Exercices
1 > Traduisez en anglais cette phrase du texte présenté : « Chaque année je mettais en ligne une sorte de bilan sous forme de poème fleuve, mais cette année rien ne vient. »
2 > Donnez la suite du texte présenté, en reprenant après sa dernière phrase.

Texte présenté
********************
Chaque année je mettais en ligne une sorte de bilan sous forme de poème fleuve, mais cette année rien ne vient. J’écris tous les jours, mais en ce qui concerne ces vœux, j’avoue que j’ai l’esprit « encartonné ». Yves Saint Laurent disait : « Je ne comprends pas le monde mais je le ressens. », pour ma part, j’entends le compte à rebours d’un ultimatum, associé à la crainte de voir notre civilisation arrivée au terme de son Histoire. Cette Histoire a commencé il y a 7000 ans à peu près si on démarre en Mésopotamie, (en 5779 plus précisément selon la Thora), ou il y a 40 000 ans si c’est à Lascaux que ça se passe, ou 3 Millions et quelques, si on remonte à Lucy, mais quoi qu’il en soit par rapport aux 4 milliards de la planète, on se bat pour des secondes… Obsédés par l’urgence, stressés par les échéances, propulsés par le souffle d’une accélération démente, sommes-nous réellement à la fin d’un chemin goudronné ?
On pose nos valises, assis au bord de la falaise, les fesses sur le sable, on voudrait imaginer le futur en voyant le jour se lever sur nos écrans à cristaux liquides. Je tente de me projeter au-delà des évidences, mais c’est difficile d’inventer un avenir tranquille quand tel un tableau de Jérôme Bosch, on voit apparaître dans les médias qui nous racontent (rendent compte) autant de scandales, de trahisons, de faux-semblants, corruption, conflits d’intérêt, mensonges, faillites (frauduleuses -ou pas-), désillusions, tortures, violences gratuites, self-défense palliative, tsunamis, cyclones, typhons et tornades, flux migratoires, pollutions, asphyxie, expérimentations hasardeuses, hypocrisie, cynisme, injustices, crises économiques.
********************
Données
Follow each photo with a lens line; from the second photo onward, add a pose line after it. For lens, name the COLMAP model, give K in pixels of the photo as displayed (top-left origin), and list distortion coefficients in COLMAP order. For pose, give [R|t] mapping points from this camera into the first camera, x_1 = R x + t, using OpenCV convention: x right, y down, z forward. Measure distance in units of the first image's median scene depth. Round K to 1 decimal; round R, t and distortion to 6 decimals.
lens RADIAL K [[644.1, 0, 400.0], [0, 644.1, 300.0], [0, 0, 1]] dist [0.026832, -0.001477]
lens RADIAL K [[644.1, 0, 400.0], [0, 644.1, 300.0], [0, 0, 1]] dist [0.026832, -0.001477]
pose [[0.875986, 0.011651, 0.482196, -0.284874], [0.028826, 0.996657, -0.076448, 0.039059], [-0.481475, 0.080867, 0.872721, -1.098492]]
********************
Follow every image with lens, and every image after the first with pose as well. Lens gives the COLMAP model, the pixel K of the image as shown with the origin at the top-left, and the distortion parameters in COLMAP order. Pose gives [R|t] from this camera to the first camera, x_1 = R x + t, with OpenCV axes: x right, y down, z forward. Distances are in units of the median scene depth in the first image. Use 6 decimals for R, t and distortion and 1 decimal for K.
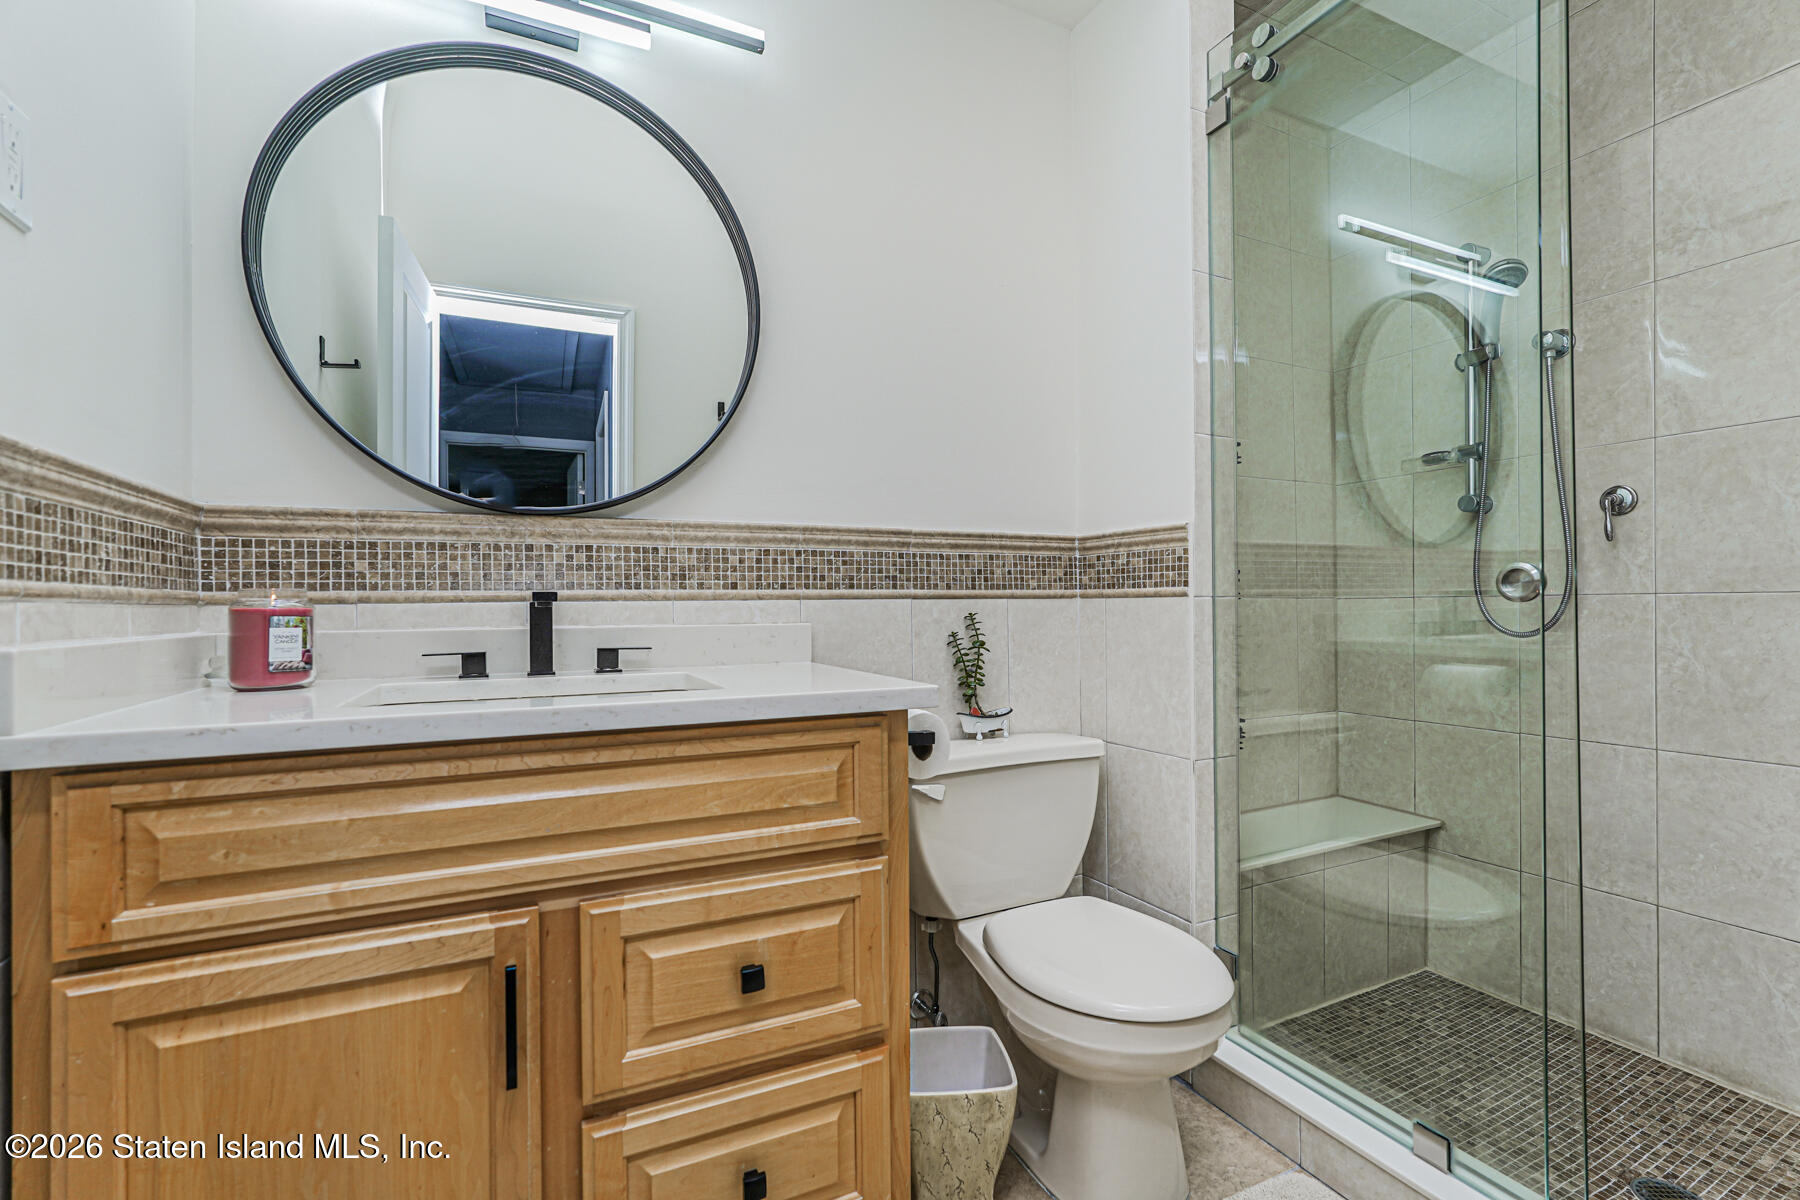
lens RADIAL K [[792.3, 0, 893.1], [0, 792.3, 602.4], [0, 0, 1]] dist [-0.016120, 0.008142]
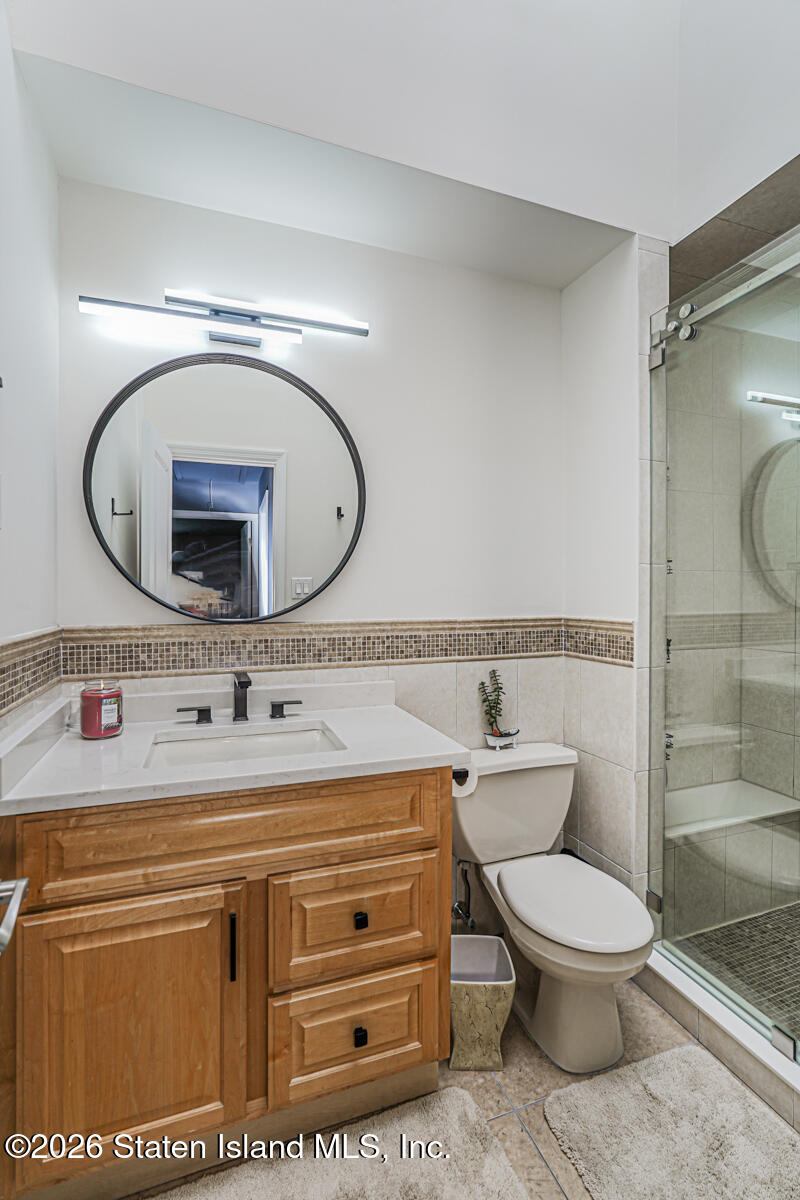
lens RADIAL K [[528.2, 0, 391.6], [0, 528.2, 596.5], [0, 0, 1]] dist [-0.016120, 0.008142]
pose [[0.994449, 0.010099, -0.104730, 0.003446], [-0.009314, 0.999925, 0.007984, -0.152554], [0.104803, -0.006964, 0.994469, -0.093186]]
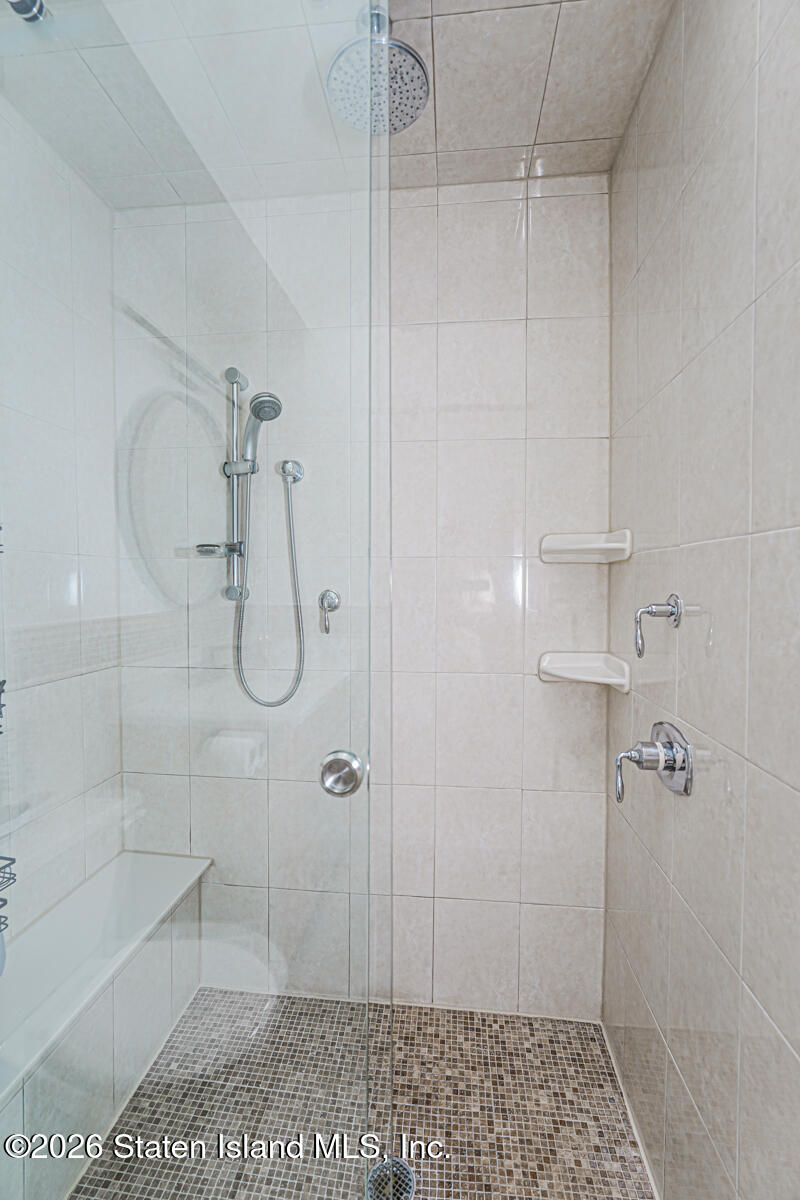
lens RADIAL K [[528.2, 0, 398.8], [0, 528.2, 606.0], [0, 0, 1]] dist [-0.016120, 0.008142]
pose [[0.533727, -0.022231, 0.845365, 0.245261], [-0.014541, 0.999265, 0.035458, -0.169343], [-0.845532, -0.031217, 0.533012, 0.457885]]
********************
Réponses
1 > Every year I would post a kind of review in the form of a sprawling poem, but this year nothing is coming.

2 >
La technologie digitale et la robotique ont fait exploser la production, pourtant il y a de + en + de minorités opprimées. Consommation compulsive et consomption maladive…
Question: – Quelles sont vos occupations préférées ?
Réponse: – Qui… euh…Moi ? hein, moi, j’adore faire du shopping!
suivi d’un rire de hyène.
Endettement, problème de sous, en France, souffrance dans la « sous-France », précarité, dans la rue, les gilets jaunes et la classe moyenne écœurés, dédaignés par les castes dites « supérieures ».
Si en 2017, on avait parlé de « point de rupture » à la limite des forces en présence, on vous aurait ri au nez. Pourtant un an plus tard, ça ne surprend personne. Comme ces concours de milliers de dominos qui tombent en hécatombe, comme les amours s’étiolent, comme un feu aux poudres, l’érosion s’est accélérée au cours des vingt dernières années. Les sonnettes d’alarme crient à tout va, les sirènes hurlent tant et plus, mais toutes les alertes n’y changent rien, on s’habitue juste à les entendre. Comme chauffeur d’Uber, tatoueur ou climatologue, l’activisme des « lanceurs d’alerte » est devenu une profession / occupation à temps plein, façon blogueur pas blagueur.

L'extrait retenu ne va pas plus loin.